*** PASSAGE FOR REVIEW ***

The Cavalier Daily has done a good job synchronizing news reporting and opinion content

The Cavalier Daily played to its strengths in the last couple of weeks. With Pride Week on Grounds the week before last, Take Back the Night week this past week and questions about the future of graduation ongoing, there were major stories that required coverage from multiple angles. For the most part, I thought the staff did a good job with all of them.

With the major construction work on the renovation of the Rotunda set to begin immediately following Final Exercises next month, the class of 2015 will have a different graduation process than graduating students have had for the past few decades. Exactly what that new process will look like is still in question.

Kaelyn Quinn’s cover story in the April 14 print edition on the three options the administration has presented to students laid those options out succinctly and described the broader context well. A few days later, three opinion columns each advocated for one of the three graduation options. While it would have been good to have those columns out a couple of days earlier (when the online survey went live for students to vote) they were informative and helpful. Aligning news coverage and opinion columns where appropriate remains a strength the Cavalier Daily staff should look to employ when possible.

For both Pride Week and Take Back the Night week The Cavalier Daily print editions had full-page cover stories. The April 17 edition for TBTN also had a lead editorial and an opinion column that expanded on some of the important issues TBTN week planned to address. I applaud The Cavalier Daily staff’s efforts to both inform via newswriting and advocate for student involvement and action via their Opinion pages. This brings me back to a question I’ve posed a few times this year: what is the purpose of The Cavalier Daily?

*** End of PASSAGE FOR REVIEW ***
*** MATERIAL SHOWN ***

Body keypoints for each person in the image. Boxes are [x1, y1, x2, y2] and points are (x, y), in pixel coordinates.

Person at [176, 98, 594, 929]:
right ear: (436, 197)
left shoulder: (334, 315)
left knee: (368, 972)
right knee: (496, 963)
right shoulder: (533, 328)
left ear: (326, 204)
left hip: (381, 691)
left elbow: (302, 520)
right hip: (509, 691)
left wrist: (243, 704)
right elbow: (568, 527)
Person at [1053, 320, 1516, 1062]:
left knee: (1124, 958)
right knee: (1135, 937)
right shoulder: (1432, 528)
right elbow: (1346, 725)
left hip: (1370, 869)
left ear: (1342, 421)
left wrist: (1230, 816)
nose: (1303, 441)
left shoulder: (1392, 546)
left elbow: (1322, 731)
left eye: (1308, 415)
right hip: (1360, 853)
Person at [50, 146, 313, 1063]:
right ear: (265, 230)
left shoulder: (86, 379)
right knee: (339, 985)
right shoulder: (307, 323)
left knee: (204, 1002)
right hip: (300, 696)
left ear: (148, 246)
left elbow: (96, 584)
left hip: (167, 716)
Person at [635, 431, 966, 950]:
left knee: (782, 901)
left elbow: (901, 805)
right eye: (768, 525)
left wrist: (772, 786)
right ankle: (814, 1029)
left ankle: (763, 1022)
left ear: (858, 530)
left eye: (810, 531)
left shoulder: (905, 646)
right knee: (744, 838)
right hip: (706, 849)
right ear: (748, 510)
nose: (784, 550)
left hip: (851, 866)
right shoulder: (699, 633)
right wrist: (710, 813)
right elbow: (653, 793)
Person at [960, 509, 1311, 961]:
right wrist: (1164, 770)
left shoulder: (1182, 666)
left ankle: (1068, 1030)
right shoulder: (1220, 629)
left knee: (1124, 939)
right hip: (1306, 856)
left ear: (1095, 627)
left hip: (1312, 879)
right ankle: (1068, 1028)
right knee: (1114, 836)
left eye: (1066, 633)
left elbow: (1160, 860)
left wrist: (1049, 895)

*** End of MATERIAL SHOWN ***
*** MATERIAL SHOWN ***

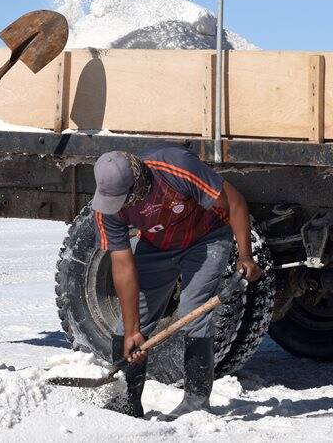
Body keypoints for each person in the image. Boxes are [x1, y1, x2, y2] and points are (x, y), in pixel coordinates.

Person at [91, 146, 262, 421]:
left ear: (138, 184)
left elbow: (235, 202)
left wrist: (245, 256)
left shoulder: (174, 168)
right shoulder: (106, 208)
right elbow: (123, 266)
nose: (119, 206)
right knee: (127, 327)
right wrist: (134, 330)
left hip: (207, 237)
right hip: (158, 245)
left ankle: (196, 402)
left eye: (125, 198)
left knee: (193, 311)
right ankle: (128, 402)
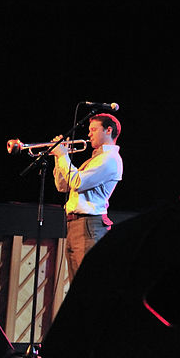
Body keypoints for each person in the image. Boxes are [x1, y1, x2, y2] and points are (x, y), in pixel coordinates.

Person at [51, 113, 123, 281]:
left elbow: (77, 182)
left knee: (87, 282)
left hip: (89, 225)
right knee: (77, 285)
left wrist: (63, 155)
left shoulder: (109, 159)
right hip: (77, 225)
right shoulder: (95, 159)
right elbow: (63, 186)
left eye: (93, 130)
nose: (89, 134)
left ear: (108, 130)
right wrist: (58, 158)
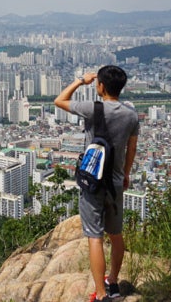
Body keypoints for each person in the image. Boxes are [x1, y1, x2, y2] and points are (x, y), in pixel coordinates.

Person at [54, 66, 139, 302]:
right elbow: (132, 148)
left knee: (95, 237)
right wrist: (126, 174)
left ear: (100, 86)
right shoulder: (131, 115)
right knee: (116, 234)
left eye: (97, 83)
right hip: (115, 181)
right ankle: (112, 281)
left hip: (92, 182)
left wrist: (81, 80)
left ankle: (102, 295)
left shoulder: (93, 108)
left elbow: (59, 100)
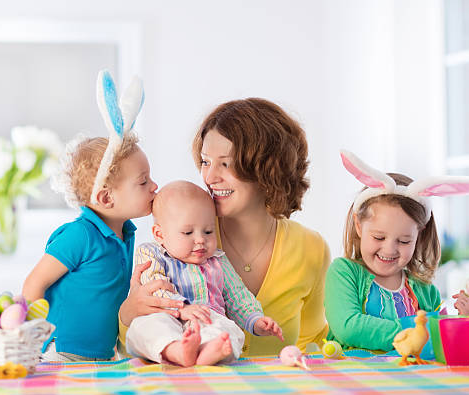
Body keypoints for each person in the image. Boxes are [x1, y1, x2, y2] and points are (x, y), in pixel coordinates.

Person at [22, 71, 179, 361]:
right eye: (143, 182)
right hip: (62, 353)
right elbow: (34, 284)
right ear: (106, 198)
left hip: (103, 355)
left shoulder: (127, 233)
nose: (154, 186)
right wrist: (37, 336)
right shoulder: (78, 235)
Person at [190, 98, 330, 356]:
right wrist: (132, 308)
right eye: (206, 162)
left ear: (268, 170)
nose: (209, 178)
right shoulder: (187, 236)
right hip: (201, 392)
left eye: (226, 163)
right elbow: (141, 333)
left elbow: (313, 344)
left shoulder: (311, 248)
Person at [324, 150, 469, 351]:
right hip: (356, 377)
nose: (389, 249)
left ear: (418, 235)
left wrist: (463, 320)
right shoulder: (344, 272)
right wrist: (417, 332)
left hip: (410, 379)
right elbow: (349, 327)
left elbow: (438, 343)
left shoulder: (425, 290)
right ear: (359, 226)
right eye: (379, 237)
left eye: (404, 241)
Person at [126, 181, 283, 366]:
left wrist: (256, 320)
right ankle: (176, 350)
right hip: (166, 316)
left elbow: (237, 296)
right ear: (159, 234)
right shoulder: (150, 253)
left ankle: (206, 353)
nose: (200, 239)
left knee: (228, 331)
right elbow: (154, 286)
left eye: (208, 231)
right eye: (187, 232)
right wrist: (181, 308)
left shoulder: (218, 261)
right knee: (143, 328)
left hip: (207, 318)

*** End of MATERIAL SHOWN ***
*** MATERIAL SHOWN ***

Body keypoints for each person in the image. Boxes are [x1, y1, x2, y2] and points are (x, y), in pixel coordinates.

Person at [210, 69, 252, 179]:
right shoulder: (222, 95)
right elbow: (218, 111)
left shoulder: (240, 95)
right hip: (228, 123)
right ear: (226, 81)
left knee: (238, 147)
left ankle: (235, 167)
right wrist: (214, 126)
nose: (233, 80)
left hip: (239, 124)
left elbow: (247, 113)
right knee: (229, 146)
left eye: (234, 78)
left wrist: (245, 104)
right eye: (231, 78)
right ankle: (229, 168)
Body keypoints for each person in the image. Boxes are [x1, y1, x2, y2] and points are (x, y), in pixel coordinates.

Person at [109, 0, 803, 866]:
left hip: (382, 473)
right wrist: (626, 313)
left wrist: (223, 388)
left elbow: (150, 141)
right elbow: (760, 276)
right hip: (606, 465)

*** End of MATERIAL SHOWN ***

**TASK BRIEF**.
Copy out the student newspaper column word for word, from its headline to its last line. Rely only on the student newspaper column for what comes next, not the entries.

**RESPONSE TO THIS TASK**.
The Cavalier Daily has done a good job synchronizing news reporting and opinion content

The Cavalier Daily played to its strengths in the last couple of weeks. With Pride Week on Grounds the week before last, Take Back the Night week this past week and questions about the future of graduation ongoing, there were major stories that required coverage from multiple angles. For the most part, I thought the staff did a good job with all of them.

With the major construction work on the renovation of the Rotunda set to begin immediately following Final Exercises next month, the class of 2015 will have a different graduation process than graduating students have had for the past few decades. Exactly what that new process will look like is still in question.

Kaelyn Quinn’s cover story in the April 14 print edition on the three options the administration has presented to students laid those options out succinctly and described the broader context well. A few days later, three opinion columns each advocated for one of the three graduation options. While it would have been good to have those columns out a couple of days earlier (when the online survey went live for students to vote) they were informative and helpful. Aligning news coverage and opinion columns where appropriate remains a strength the Cavalier Daily staff should look to employ when possible.

For both Pride Week and Take Back the Night week The Cavalier Daily print editions had full-page cover stories. The April 17 edition for TBTN also had a lead editorial and an opinion column that expanded on some of the important issues TBTN week planned to address. I applaud The Cavalier Daily staff’s efforts to both inform via newswriting and advocate for student involvement and action via their Opinion pages. This brings me back to a question I’ve posed a few times this year: what is the purpose of The Cavalier Daily?